**Description of the task:**
Take each line of the material that includes "Lothar" and copy it.

⁂

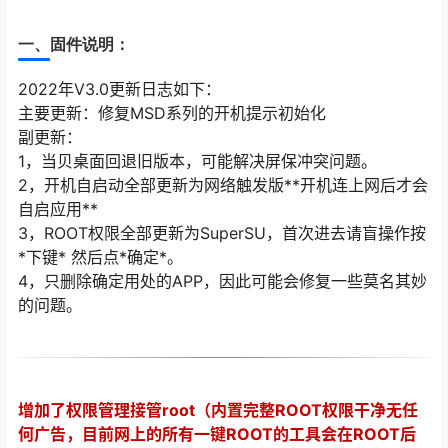
一、固件说明：
2022年V3.0更新日志如下：
主要更新：修复MSD系列的开机提示初始化
副更新：
1，当贝桌面回退旧版本，可能解决屏保冲突问题。
2，开机自启动全部更新为网络触发版**开机连上网后才会
自启应用**
3，ROOT权限全部更新为SuperSU，首次进去请盲操作按
*下键* 然后点*确定*。
4，只删除确定用处的APP，因此可能会修复一些莫名其妙
的问题。
增加了权限管理接管root（内置完整ROOT权限干净无任
何广告，目前网上的所有一键ROOT的工具会在ROOT后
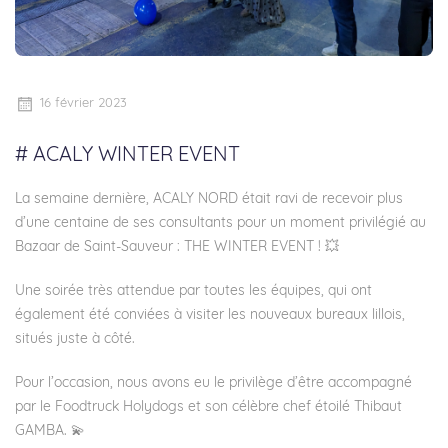
16 février 2023
# ACALY WINTER EVENT
La semaine dernière, ACALY NORD était ravi de recevoir plus
d’une centaine de ses consultants pour un moment privilégié au
Bazaar de Saint-Sauveur : THE WINTER EVENT ! 💥
Une soirée très attendue par toutes les équipes, qui ont
également été conviées à visiter les nouveaux bureaux lillois,
situés juste à côté.
Pour l’occasion, nous avons eu le privilège d’être accompagné
par le Foodtruck Holydogs et son célèbre chef étoilé Thibaut
GAMBA. 💫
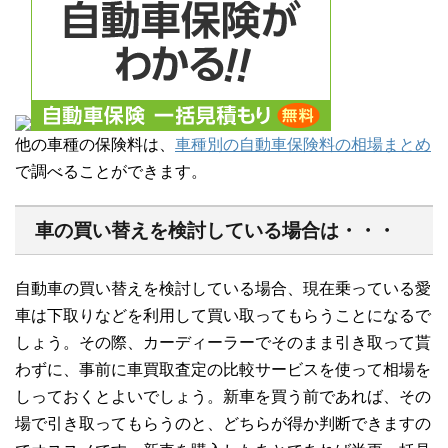
他の車種の保険料は、
車種別の自動車保険料の相場まとめ
で調べることができます。
車の買い替えを検討している場合は・・・
自動車の買い替えを検討している場合、現在乗っている愛
車は下取りなどを利用して買い取ってもらうことになるで
しょう。その際、カーディーラーでそのまま引き取って貰
わずに、事前に車買取査定の比較サービスを使って相場を
しっておくとよいでしょう。新車を買う前であれば、その
場で引き取ってもらうのと、どちらが得か判断できますの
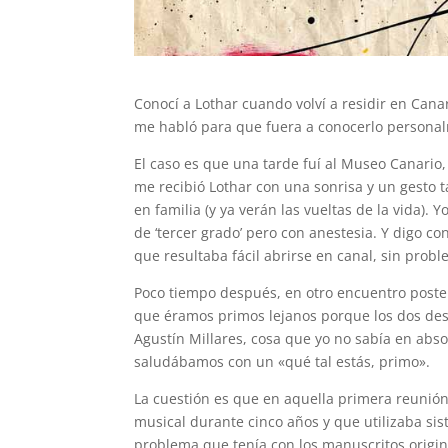
Conocí a Lothar cuando volví a residir en Cana
me habló para que fuera a conocerlo personal
El caso es que una tarde fuí al Museo Canario
me recibió Lothar con una sonrisa y un gest
en familia (y ya verán las vueltas de la vida)
de ‘tercer grado’ pero con anestesia. Y digo c
que resultaba fácil abrirse en canal, sin probl
Poco tiempo después, en otro encuentro poster
que éramos primos lejanos porque los dos des
Agustín Millares, cosa que yo no sabía en abs
saludábamos con un «qué tal estás, primo».
La cuestión es que en aquella primera reunió
musical durante cinco años y que utilizaba si
problema que tenía con los manuscritos origin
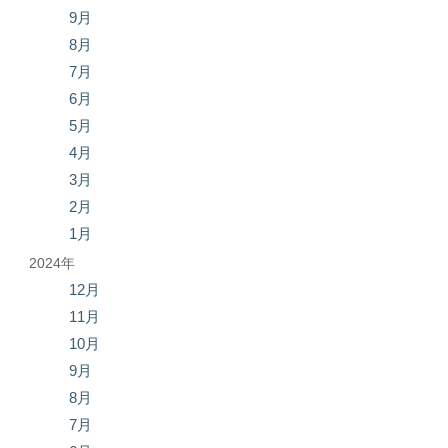
9月
8月
7月
6月
5月
4月
3月
2月
1月
2024年
12月
11月
10月
9月
8月
7月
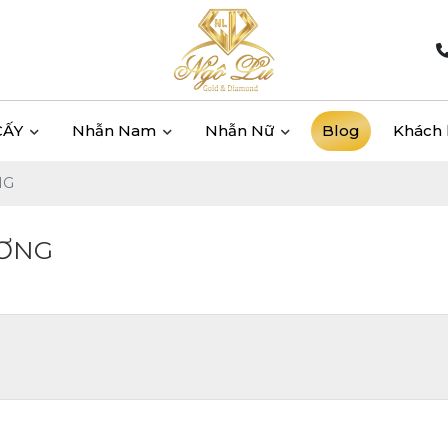
CẤY
Nhẫn Nam
Nhẫn Nữ
Blog
Khách
NG
ƯƠNG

⁂

**Worked solution:**
Conocí a Lothar cuando volví a residir en Cana
me recibió Lothar con una sonrisa y un gest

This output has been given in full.